I’m transferring to an Average college.
I can’t speak for other professions, and it might help that there’s more demand than supply for nurses in most places, but nobody in hiring has ever seemed to care what school I went to. I went to a small private school, and I passed the same certification exam and have the same professional license as anyone who went to an ivy league school or a state school. 🤷
I went to a smaller university, which is somehow worse that University of [State]. Maybe Ivy League vs not matters to some boy’s clubs, but honestly it’s not the piece of paper that matters, it’s how you use your time during your education.
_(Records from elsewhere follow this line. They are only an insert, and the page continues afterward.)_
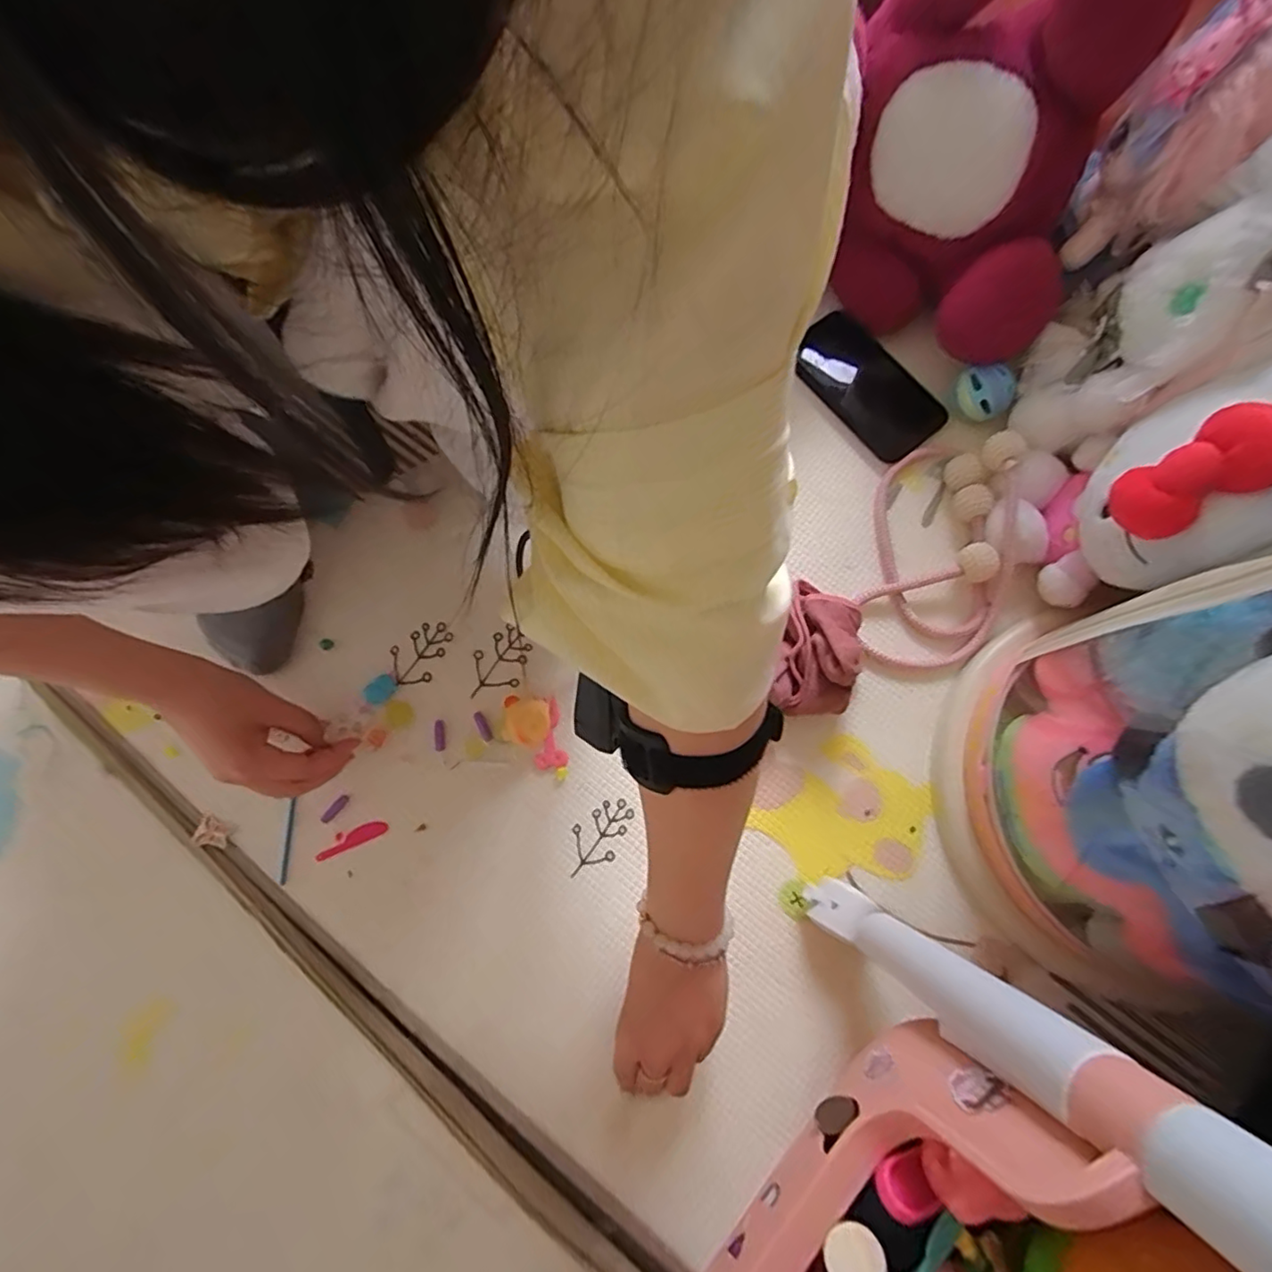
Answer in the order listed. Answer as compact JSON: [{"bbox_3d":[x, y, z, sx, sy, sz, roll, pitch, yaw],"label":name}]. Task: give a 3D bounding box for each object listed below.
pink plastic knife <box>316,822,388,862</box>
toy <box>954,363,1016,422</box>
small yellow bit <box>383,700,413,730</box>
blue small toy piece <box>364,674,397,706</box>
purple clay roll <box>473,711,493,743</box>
[{"bbox_3d":[-0.220,0.157,0.459,0.054,0.004,0.013,-23,76,-5],"label":"pink plastic knife"},{"bbox_3d":[0.303,-0.211,0.518,0.038,0.042,0.045,-35,77,-8],"label":"toy"},{"bbox_3d":[-0.193,0.063,0.483,0.021,0.004,0.024,-40,78,-9],"label":"small yellow bit"},{"bbox_3d":[-0.210,0.044,0.488,0.026,0.004,0.022,-38,78,-9],"label":"blue small toy piece"},{"bbox_3d":[-0.123,0.073,0.478,0.009,0.004,0.026,-28,77,-6],"label":"purple clay roll"}]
I’m not going to say I’m a paragon saint of schooling, I hardly went to a lot of my classes and I cheesed through my calc class by just using Patrick JMT on YouTube to understand how to do my homework. BUT I did pay attention in my main courses and applied for tons of internships when I had enough knowledge under my belt. After my first internship ended, I was personally recommended by my prof for two more, and he tried to hook me up with a job after I got my degree.
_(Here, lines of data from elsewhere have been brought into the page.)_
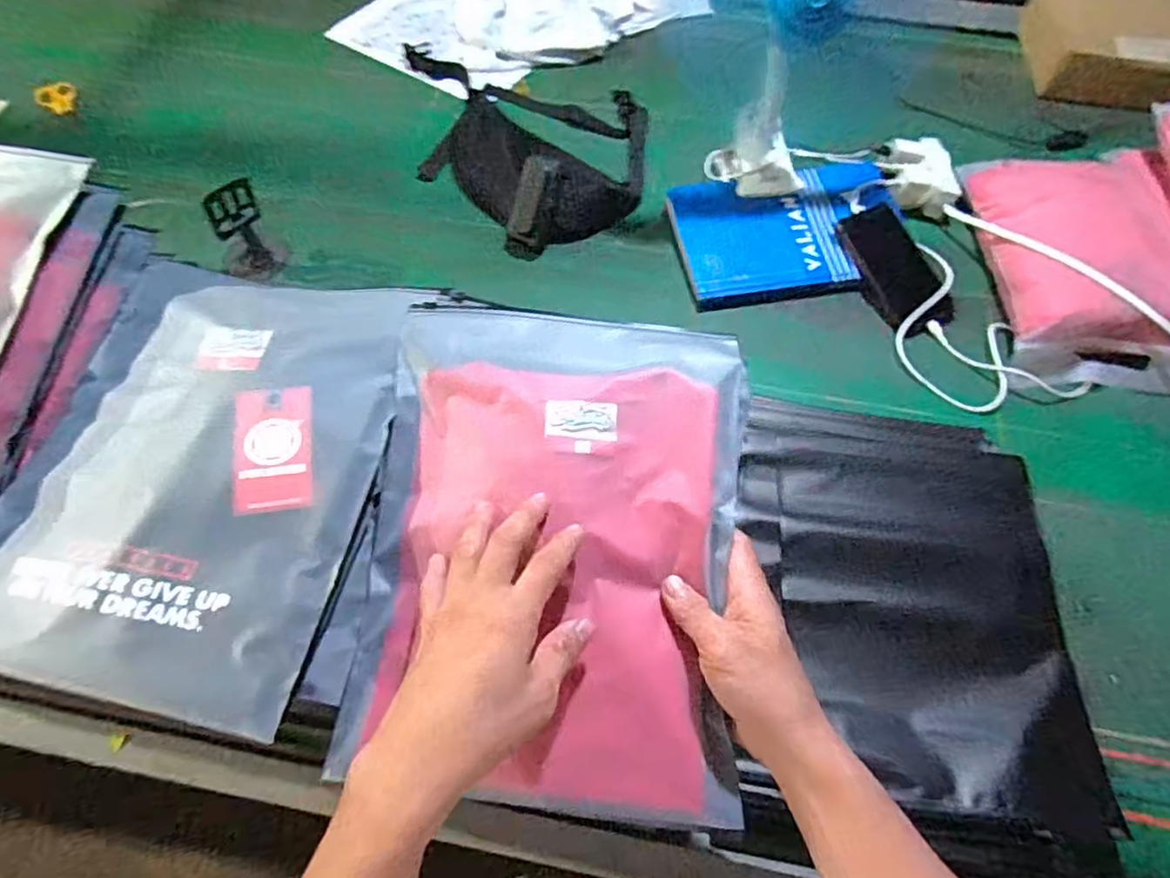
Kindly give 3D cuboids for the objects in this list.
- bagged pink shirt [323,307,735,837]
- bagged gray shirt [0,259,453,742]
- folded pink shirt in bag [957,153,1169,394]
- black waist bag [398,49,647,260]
[{"bbox_3d":[-0.023,0.062,0.427,0.247,0.049,0.329,3,65,3],"label":"bagged pink shirt"},{"bbox_3d":[-0.272,0.005,0.442,0.246,0.038,0.330,10,62,4],"label":"bagged gray shirt"},{"bbox_3d":[0.601,-0.215,0.743,0.231,0.064,0.327,0,65,2],"label":"folded pink shirt in bag"},{"bbox_3d":[-0.071,-0.436,0.851,0.318,0.075,0.409,-12,65,-4],"label":"black waist bag"}]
A little effort goes a long way. And being honest about your abilities goes a long way, too. Saying hey prof, I just can’t understand this concept, can I come over during office hours will get you plenty of points in their favor typically.
So, yea, tl;Dr it’s not the school you go to, it’s how you use it.
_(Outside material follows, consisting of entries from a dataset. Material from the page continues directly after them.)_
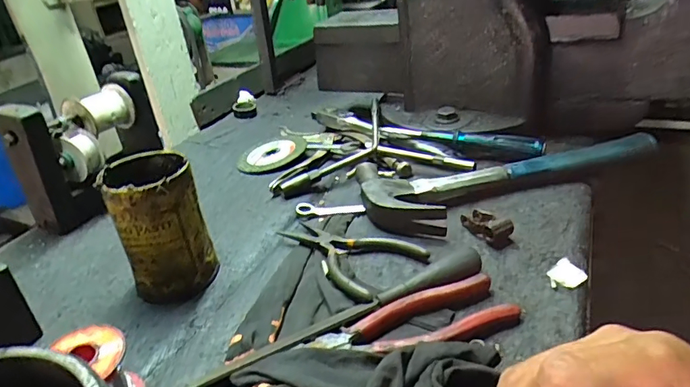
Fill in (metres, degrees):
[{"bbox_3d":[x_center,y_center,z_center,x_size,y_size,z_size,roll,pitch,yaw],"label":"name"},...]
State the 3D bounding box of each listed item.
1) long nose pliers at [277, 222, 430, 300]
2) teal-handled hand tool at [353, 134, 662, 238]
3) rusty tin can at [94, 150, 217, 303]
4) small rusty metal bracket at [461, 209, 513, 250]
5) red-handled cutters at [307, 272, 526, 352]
[{"bbox_3d":[-0.003,0.050,0.453,0.138,0.022,0.086,23,41,39],"label":"long nose pliers"},{"bbox_3d":[0.211,-0.027,0.515,0.278,0.024,0.029,-11,31,-9],"label":"teal-handled hand tool"},{"bbox_3d":[-0.161,0.029,0.424,0.067,0.115,0.078,-18,33,-20],"label":"rusty tin can"},{"bbox_3d":[0.136,0.029,0.455,0.024,0.020,0.051,-17,32,-18],"label":"small rusty metal bracket"},{"bbox_3d":[0.054,0.101,0.364,0.151,0.016,0.052,-15,32,-16],"label":"red-handled cutters"}]

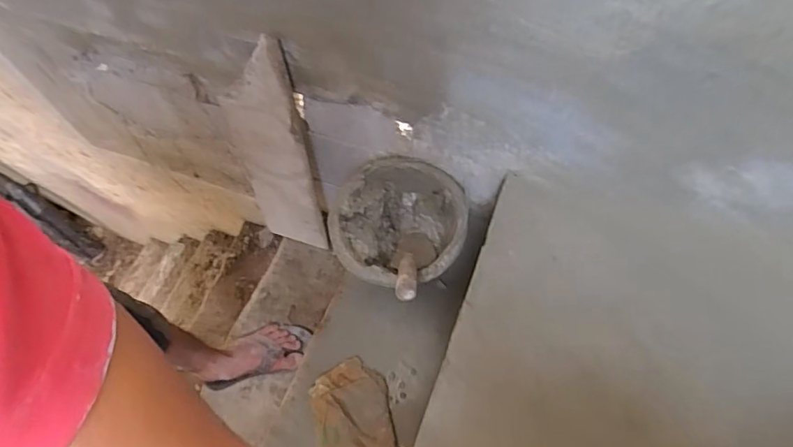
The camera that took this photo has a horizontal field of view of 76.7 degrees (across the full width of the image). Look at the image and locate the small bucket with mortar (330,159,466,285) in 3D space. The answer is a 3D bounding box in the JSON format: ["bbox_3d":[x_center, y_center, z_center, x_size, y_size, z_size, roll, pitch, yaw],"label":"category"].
[{"bbox_3d":[0.006,0.016,0.993,0.245,0.149,0.245,-1,64,3],"label":"small bucket with mortar"}]

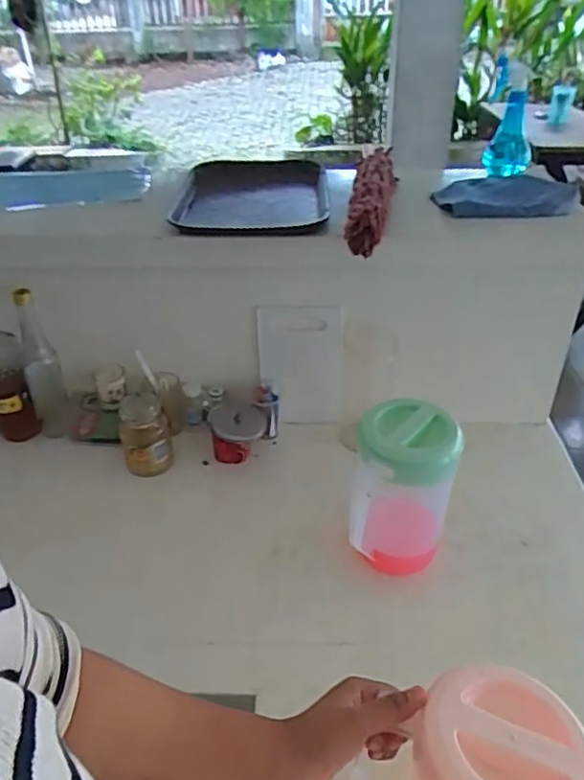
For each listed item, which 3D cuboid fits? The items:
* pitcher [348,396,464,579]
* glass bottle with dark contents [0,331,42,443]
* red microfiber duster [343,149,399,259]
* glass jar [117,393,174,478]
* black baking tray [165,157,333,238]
[{"bbox_3d":[0.144,0.140,0.782,0.123,0.223,0.126,5,36,8],"label":"pitcher"},{"bbox_3d":[-0.496,-0.029,1.008,0.077,0.280,0.062,-21,40,-25],"label":"glass bottle with dark contents"},{"bbox_3d":[0.122,-0.298,0.915,0.067,0.055,0.360,5,36,9],"label":"red microfiber duster"},{"bbox_3d":[-0.242,0.076,0.981,0.077,0.126,0.075,-8,36,-10],"label":"glass jar"},{"bbox_3d":[-0.067,-0.330,1.006,0.247,0.035,0.349,-1,35,0],"label":"black baking tray"}]

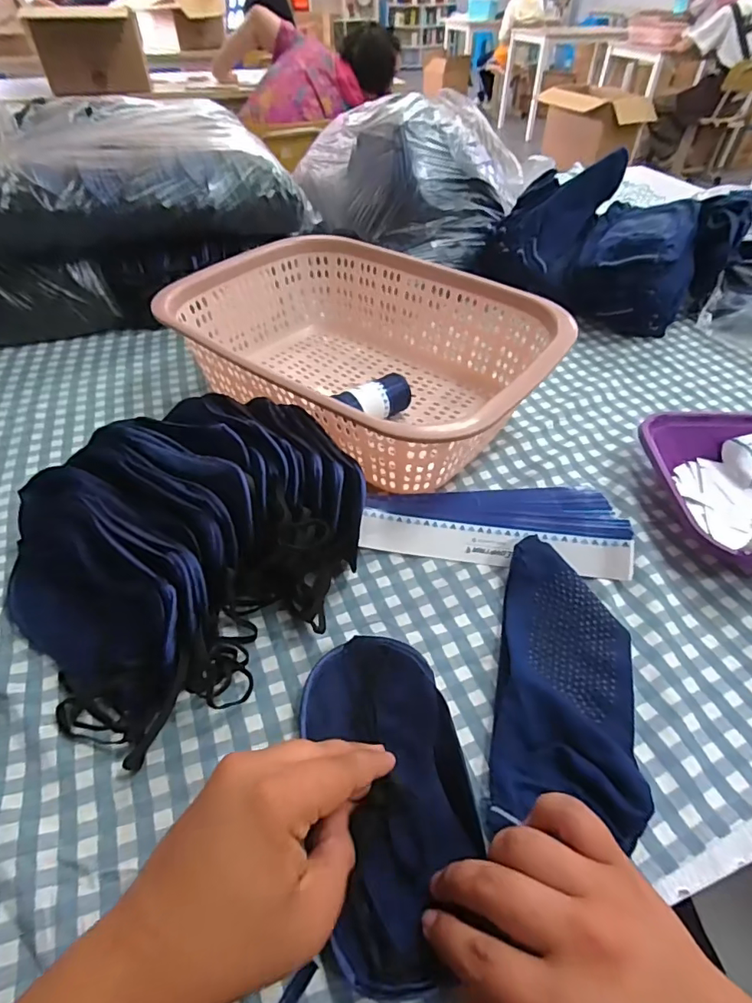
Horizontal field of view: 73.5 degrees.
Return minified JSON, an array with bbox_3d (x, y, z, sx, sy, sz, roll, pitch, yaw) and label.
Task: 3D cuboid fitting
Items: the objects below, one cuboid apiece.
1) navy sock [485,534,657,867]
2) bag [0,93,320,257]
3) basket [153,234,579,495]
[{"bbox_3d":[0.124,0.109,0.334,0.085,0.026,0.190,8,44,7],"label":"navy sock"},{"bbox_3d":[-0.332,-0.449,0.678,0.437,0.106,0.324,-14,48,-13],"label":"bag"},{"bbox_3d":[-0.016,-0.150,0.523,0.351,0.109,0.263,30,53,25],"label":"basket"}]

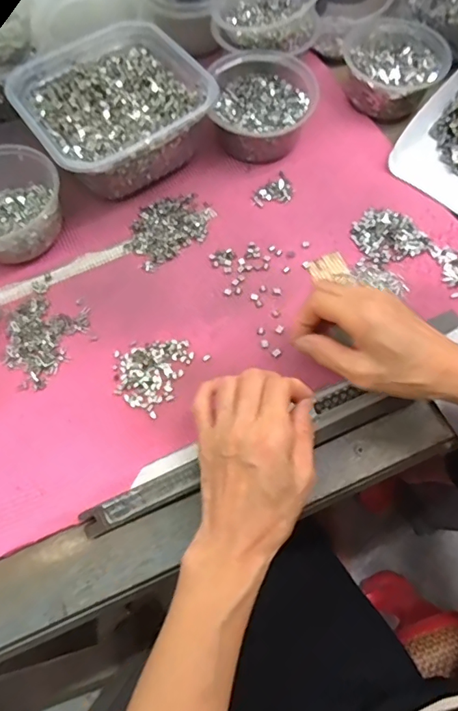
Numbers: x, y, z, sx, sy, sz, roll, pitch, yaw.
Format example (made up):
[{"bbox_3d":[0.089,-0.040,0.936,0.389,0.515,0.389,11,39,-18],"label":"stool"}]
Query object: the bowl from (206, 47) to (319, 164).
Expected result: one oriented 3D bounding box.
[{"bbox_3d":[0.035,-0.262,0.514,0.103,0.064,0.118,0,66,2],"label":"bowl"}]

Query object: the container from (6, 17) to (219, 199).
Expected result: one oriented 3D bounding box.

As long as it’s accredited, nobody really cares
Yeah was worried I went to my state’s university at first instead of a “good” school. No one in companies care, the only ones who care are those in academia. Now I hire people and you’re exactly right, I look for a degree, I don’t care about from where.
There is a barrier out there where people need a degree to be hired.
Assuming you can graduate, any college is better than no college.
In my experience there is no downside at all to community college.
The class sizes are low, the price is low, and the level of instruction can be very very high.
Then you transfer to a 4 year college later.
And if you get straight As in community college, you’ll be able to get in almost anywhere you apply…
It depends what you want to do
Community college can make networking with professors harder. However considering the laughably small percentage of people who ever do undergrad research this doesn’t matter for most people.
My experience from community college was quite a mixed bag. Some of the professors were amazing and genuinely loved to teach, and I benefited so much from those classes. And then some professors just seemed bitter that they weren’t at a university and made their classes miserable. I even had a few classes “taught” by someone that didn’t even have a bachelor’s (through a technicality where the dean proctored the actual exams). Overall, I learned enough and got the degree, and I was able to break into software engineering with just an associate degree and no debt. So worth it in the end!
Personally know ppl who went to hard school and have same job and pay as those from party schools. Pick a school based on the factors within the time you are at the school. Afterwards at least in my experience unless you went to ultra prestigious school no one cares in job market.
i know the party schools near me, but if you go to one half way across the country I’ve never heard of it and so I can’t judge you.
What?
Even going to community college is better than no college.
More important than what college you go to is trying to figure out what you want to do after college.
For a new hire, I’ll take courses/research/extracurriculars specialized around what I do over university titles every single day.
You definitely don’t have to find the answer year 1, or even year 2, but it should be your goal to articulate how you want to apply your degree before you graduate. The more moves you make in that direction will significantly help you get there.
Completely depends on your goals and finances
WTF is an average college?
Probably like a regional public university. Not a well-known public with a big sports program, or a fancy private Ivy League, just a smaller university that primarily serves locals.
A college where problematic men go to meet Indian women.
If it’s OU, ‘no college’ is better.
Assuming you get value from the money you are spending.
No lack of people who have degrees and do work in completely unrelated fields.
That if assumes something wrong. Some degrees will make you worth a lot more - doctors and ingineers skew the averages. Pick a degree in history or teaching and odds compare to someone who became a plumber without college and things can be different. History can still be better - but only because who you know matters and you can meet the right person - but odds are you won’t
Who says college is better than no college?
What are your metrics?
Your questions are all binaries:simplistic, juvenile.
Like your question about dating and race: simplistic, bigoted and racist.